Data and analytics have always played a major role in business, but with more information now available to companies than ever before, how data is being used has shifted dramatically.
Think back to the business of yesteryear, when relatively simple data like demographics were a key component of business analytics. Now, with a steady diet of social media, user-generated content, and an overwhelming amount of detailed purchasing habits available, simply knowing the age and ethnicity of your core customers isn’t enough.
Consumers have more choices than ever, and they make their purchasing decisions quicker than ever, which means that in order to stay competitive, companies need to pick up the pace in how they make decisions. The key to achieving that is knowing not just what your customers want, but why they do—or don’t—want it.
Beyond the analytical surface
On the surface, product recommendation features on sites like Amazon and Walmart seem relatively simple. Since you bought this one item, you might be interested in this other one, etc.
Once you dig deeper into how these recommendation engines work, however, you find a complex webbing of unstructured data, machine learning, and cloud-based infrastructure working in tandem.
Companies today are able to mine an ocean of data to surface not just items of interest based on past behavior but products a customer didn’t even know existed or would have a need for.
These recommendations are fueled by data captured in billions of previous purchases and product searches, and it’s all happening behind the scenes instantaneously.
It’s not just online retailers that are leveraging more advanced analytics technologies. Traditional brick and mortar retailers can now leverage edge computing for analytics at the point of sale, then use the information they’ve gathered to quickly inform everything from pricing to display locations.
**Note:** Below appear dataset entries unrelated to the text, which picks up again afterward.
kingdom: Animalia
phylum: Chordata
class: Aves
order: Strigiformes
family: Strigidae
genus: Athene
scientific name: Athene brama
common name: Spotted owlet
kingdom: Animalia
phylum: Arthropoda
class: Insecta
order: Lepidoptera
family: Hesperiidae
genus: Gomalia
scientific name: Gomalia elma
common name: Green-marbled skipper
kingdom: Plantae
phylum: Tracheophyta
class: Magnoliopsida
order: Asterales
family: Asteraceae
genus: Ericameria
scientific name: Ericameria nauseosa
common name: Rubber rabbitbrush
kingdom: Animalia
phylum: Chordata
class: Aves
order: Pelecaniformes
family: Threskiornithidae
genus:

This not only allows the companies to make rapid decisions that improve their bottom line, it often leads to better shopping experiences for customers—the key component to successfully earning trust from a customer and managing their lifecycle.
A catalog in every pocket
In the late 1800s, the Sears, Roebuck and Co. catalog was billed as the “cheapest supply house on earth.” The catalog, which began as a way to sell mail-order watches, had ballooned to a 300-page listing of nearly every product a consumer could imagine.
Fast forward two hundred years, and smartphones now offer the same experience on a much grander scale. In addition, each search a customer makes and each purchase they complete creates valuable information for companies to utilize.
Smartphones and other connected devices also produce data that better informs marketing. If a person buys a product they discovered on TikTok, for example, that information can be used to drive more advertisements on the platform.
The challenge with the ever-growing number of devices and platforms is cutting through all the noise to unlock true insights. The more data you have available from various outlets, the greater the chance something key will be missed.
I’ve previously written about the steps to building an analytical organization, but to quickly sum up, one of the first areas to focus your attention on is “democratizing your data.” That means:
- Knowing where you data is coming from
- Understanding what data you have
- Identifying any potential privacy or regulatory issues in your data
- Properly storing data with governance in place to ensure only those that need specific data can access it
- Filling in gaps in your data
These steps can be filed under “best practices for analytics in general,” but when it comes to the consumer lifecycle, an important area to focus on is creating a customer data strategy that encapsulates the entire journey a customer makes when purchasing a product or service.
That begins with knowing just what your organization is trying to achieve with its analytics, then charting out the key stages a customer goes through to better understand where limitations—or outright roadblocks—exist in relation to your overall goals.
Digging deeper, you will need to pinpoint the metrics that are successful throughout the lifecycle stages. These metrics can be high level or granular, depending on which element of your organization is utilizing them.
On a foundational level, building a data strategy that makes capturing data in realtime is absolutely critical. Twitter, Facebook, the aforementioned TikTok—your ability to examine data produced on these platforms as quickly as possible is increasingly the dividing line between success and failure with your marketing and sales.
By systematically observing how your customers interact with you and your products throughout their lifecycle, you can leverage data to make much smarter decisions faster. It takes work—and a lot of planning and collaboration between your teams—but if you can make data available for everyone in your organization to play with, you’re more likely to keep your customers happy, engaged, and returning.